We shall verify the assumptions of Corollary 3 in the reflexive Banach space setting, endowed with the weak topology. Conditions (i) and (ii) are trivially satisfied, thus we only have to verify (iii). To do this, we shall make use of Proposition 3. Let us prove that \(g\) satisfies condition (G). Take any \(a\in A\) and a sufficiently large \(r > 0\) such that the set \(C:= \{x\in A: \Vert x - a\Vert \le r\}\) is nonempty. This set is also weakly compact and \(g(\cdot , a)\) being weakly \(K\)-upper semicontinuous, by Lemma 7 (ii) there exists a vector \(M\in Y\) such that \(M - g(x,a) \in int K\) for all \(x\in C\), i.e., (G) holds.
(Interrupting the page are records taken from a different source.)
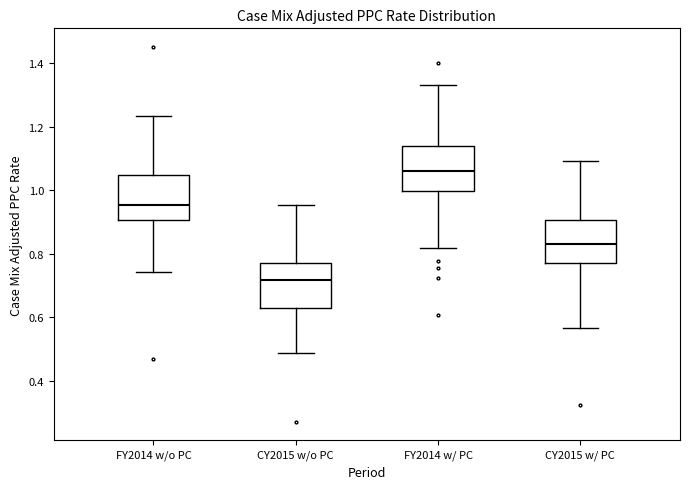

Which box's median line is the lowest?

CY2015 w/o PC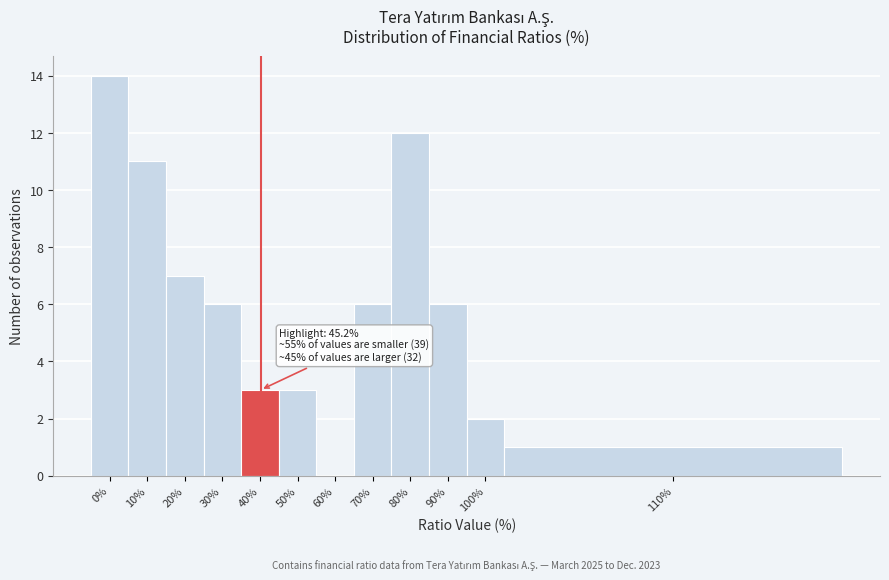

Reading right to left, what are all the values shown in this chart?

110%=1	100%=2	90%=6	80%=12	70%=6	60%=0	50%=3	40%=3	30%=6	20%=7	10%=11	0%=14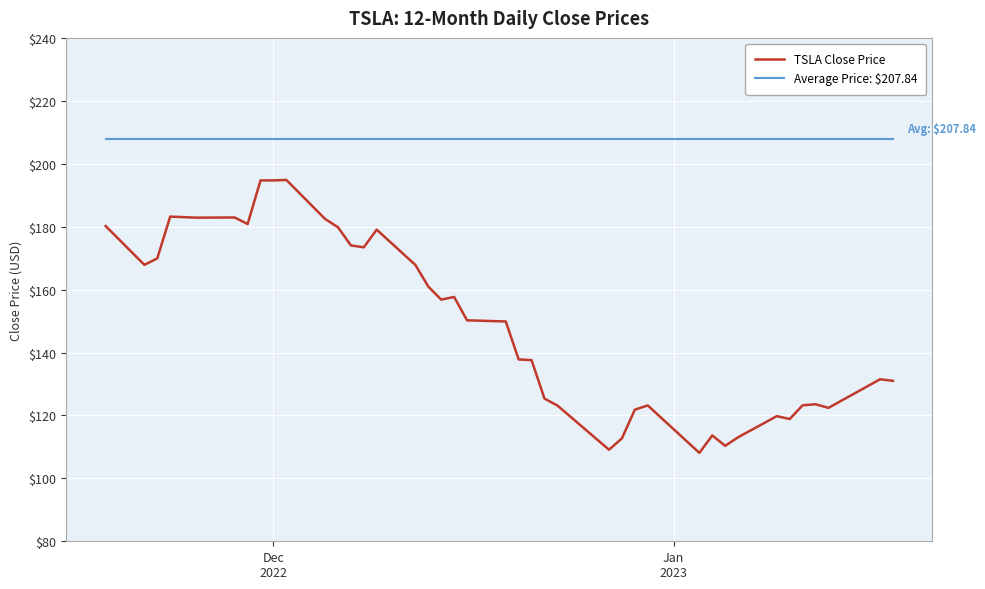

Rank the series by their average value, from highest to lowest.

Average Price: $207.84, TSLA Close Price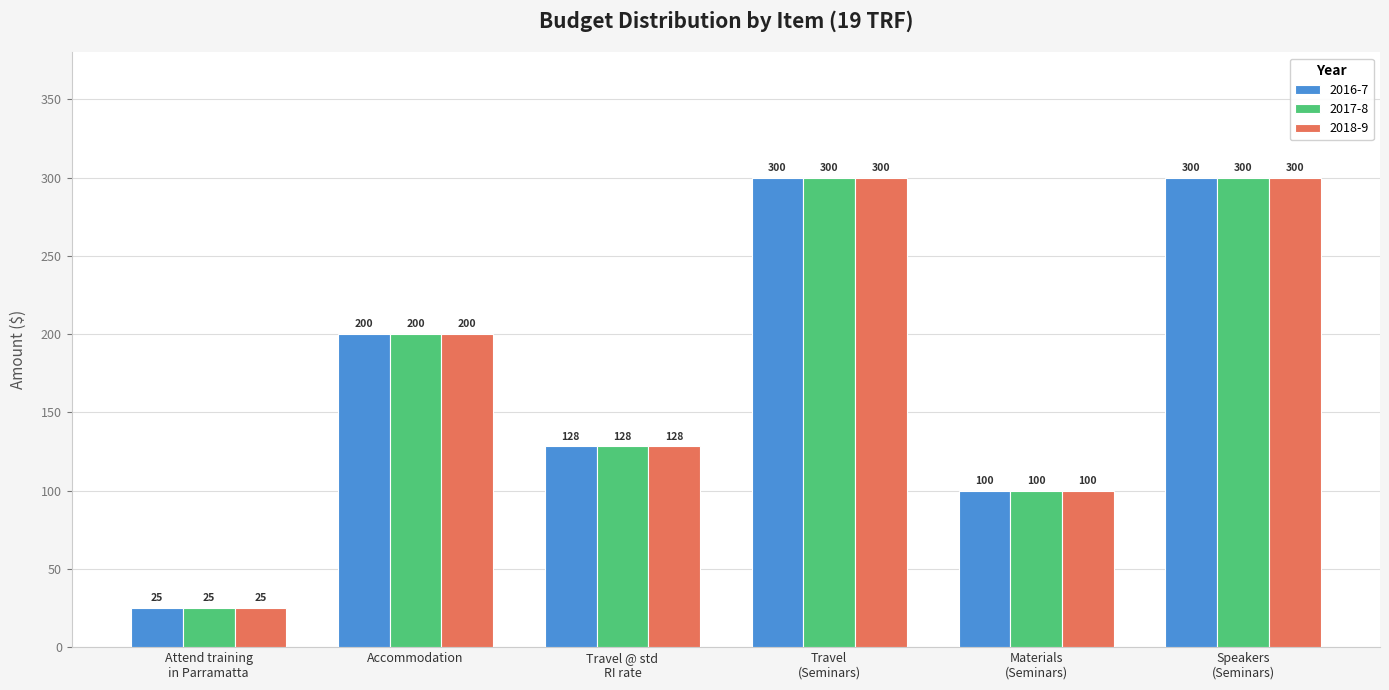

How many data points in 2017-8 are less than 199?

3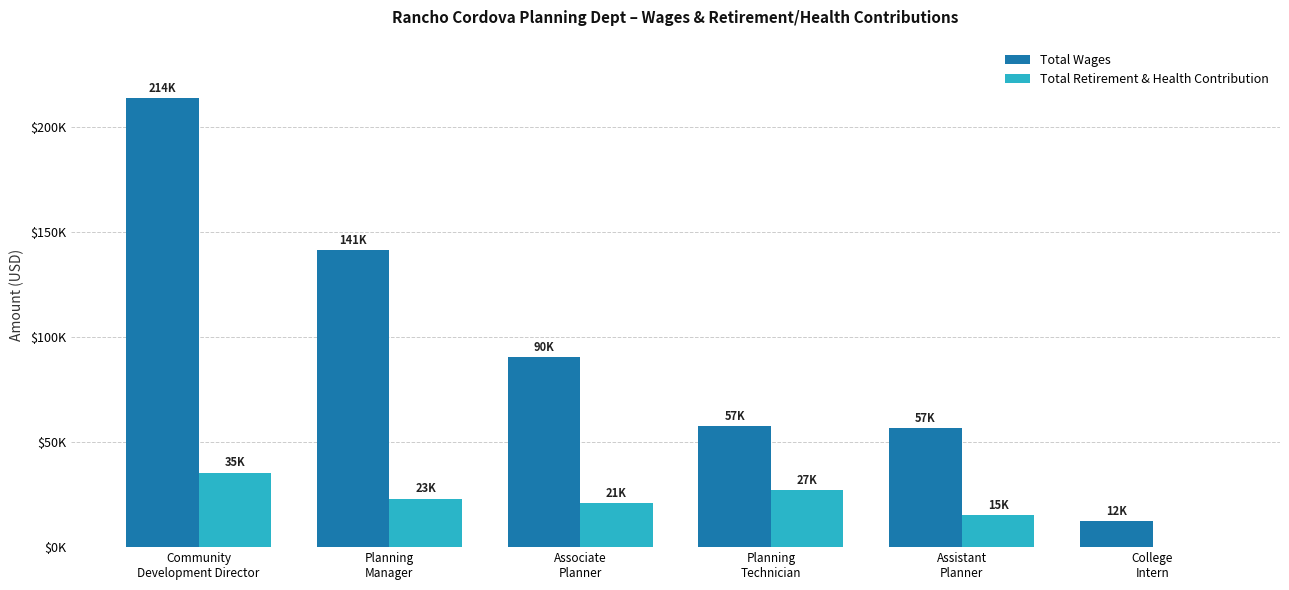

What is the label of the 4th bar from the right?

Associate
Planner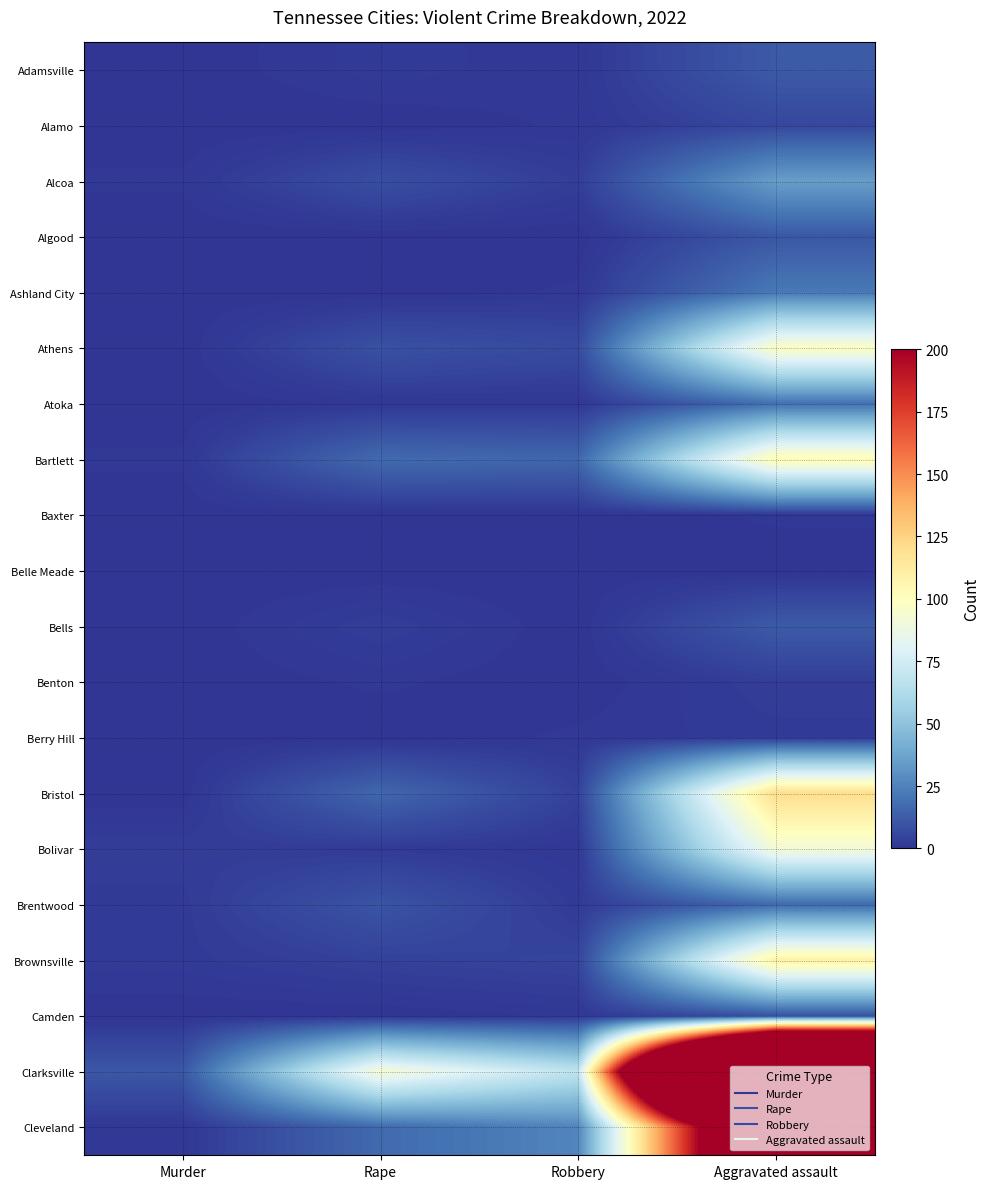

What is the difference between the highest and lowest values at Aggravated assault?

699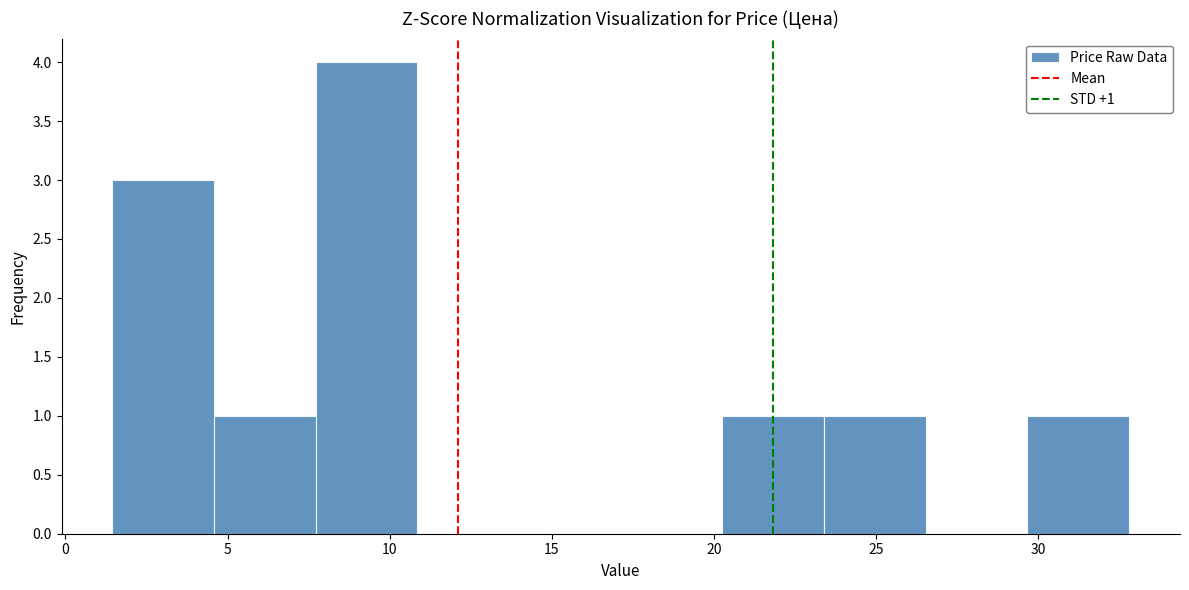

Over which range of the x-axis is the bar tallest?

7.5 to 11.0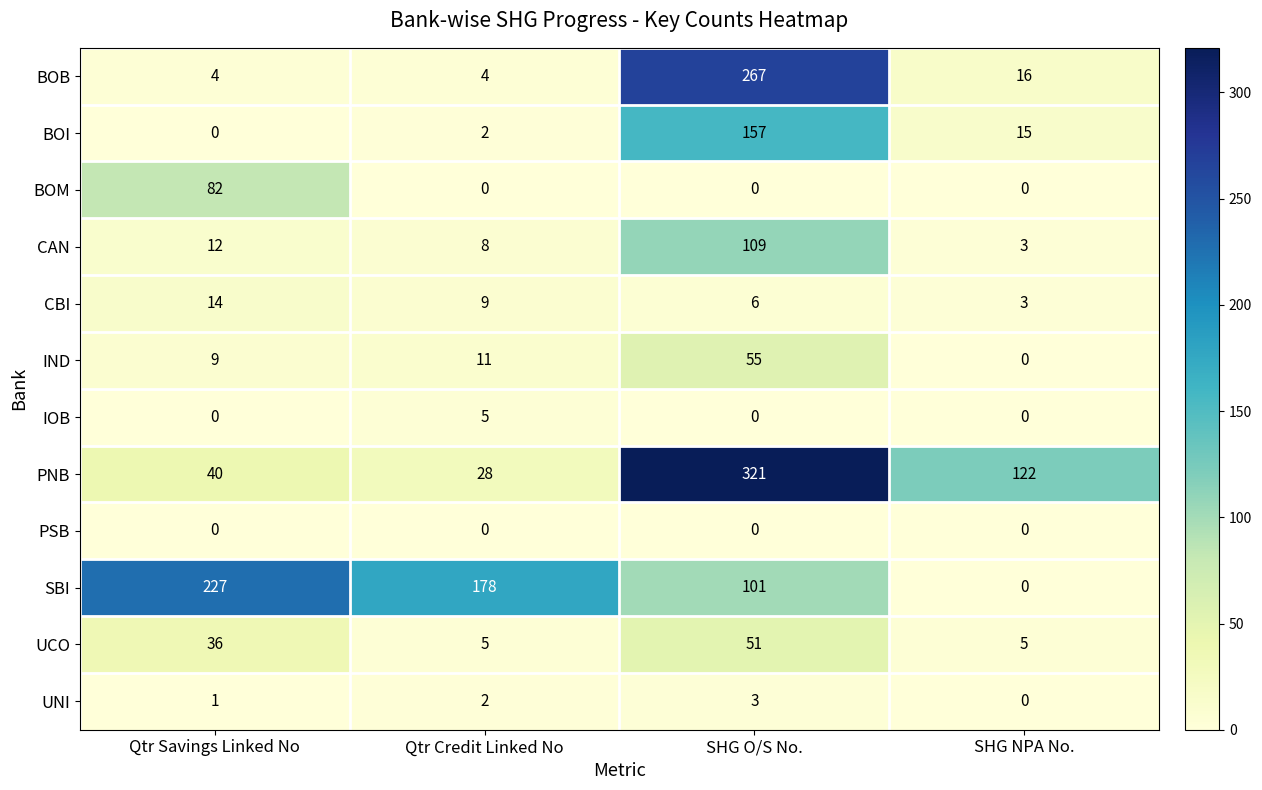

Count the number of categories in the chart.

4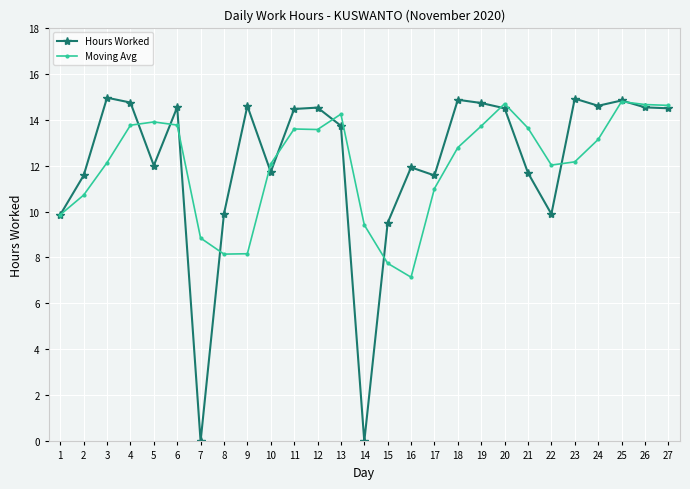

What is the difference between the Moving Avg values at 22 and 5?

1.9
This completes the proof.

In the scalar case, i.e., when \(Y:= {\mathbb {R}}\) and \(K:= [0,\infty ]\), we obtain a simplified form of Theorem 2.

Corollary 4

Let \(g:A\times A\rightarrow {\mathbb {R}}\) and \(h:A\times A\rightarrow {\mathbb {R}}\) satisfying the following properties:

  1. (i)

    \(g\) is concave and upper semicontinuous in the first argument, convex and lower semicontinuous in the second argument, and \(g(x,x) = 0\) for all \(x\in A;\)

  2. (ii)

    \(h\) is weakly upper semicontinuous in the first argument, convex in the second argument, \(h(x,x)=0\) for all \(x\in A\), and

    $$\begin{aligned} \frac{h(x,a)}{\Vert x - a\Vert }\rightarrow -\infty \,\,\text {whenever}\,\, \Vert x - a\Vert \rightarrow \infty ,\ \ x\in A. \end{aligned}$$

Then there exists \(\overline{x}\in A\) such that

$$\begin{aligned} g(\overline{x},y)+h(\overline{x},y)\ge 0,\quad \forall y\in A. \end{aligned}$$
(21)

Proof

Since \(X\) is reflexive, each concave and upper semicontinuos function is weakly upper semicontinuous, and similarly, each convex and lower semicontinuos function is weakly lower semicontinuous. By Remark 3, condition (H) holds. Thus, the assertion follows by Theorem 2.

Example 5

Let \(X\) be a reflexive Banach space and suppose that \(F: X\rightarrow {\mathbb {R}}\cup \{+\infty \}\) is a proper, convex and lower semicontinuous function with dom\(F\) unbounded. It is well-known from convex analysis that \(F\) has a global minimum point whenever it satisfies the following coercivity condition

$$\begin{aligned} \lim _{\Vert x\Vert \rightarrow +\infty }\frac{F(x)}{\Vert x\Vert }\rightarrow +\infty . \end{aligned}$$

This fact can be easily re-obtained by Corollary 4. Indeed, take \(g\equiv 0\), \(A:= \text {dom}F\) and \(h(x,y):= F(y) - F(x)\). Since \(F\) is convex and lower semicontinuous, it is weakly lower semicontinuous as well, thus \(h\) is weakly upper semicontinuous in the first argument. Therefore, assumption (ii) of Corollary 4 is satisfied. It is obvious that the solution \(\overline{x}\in A\) of (21) is a global minimum point of \(F\).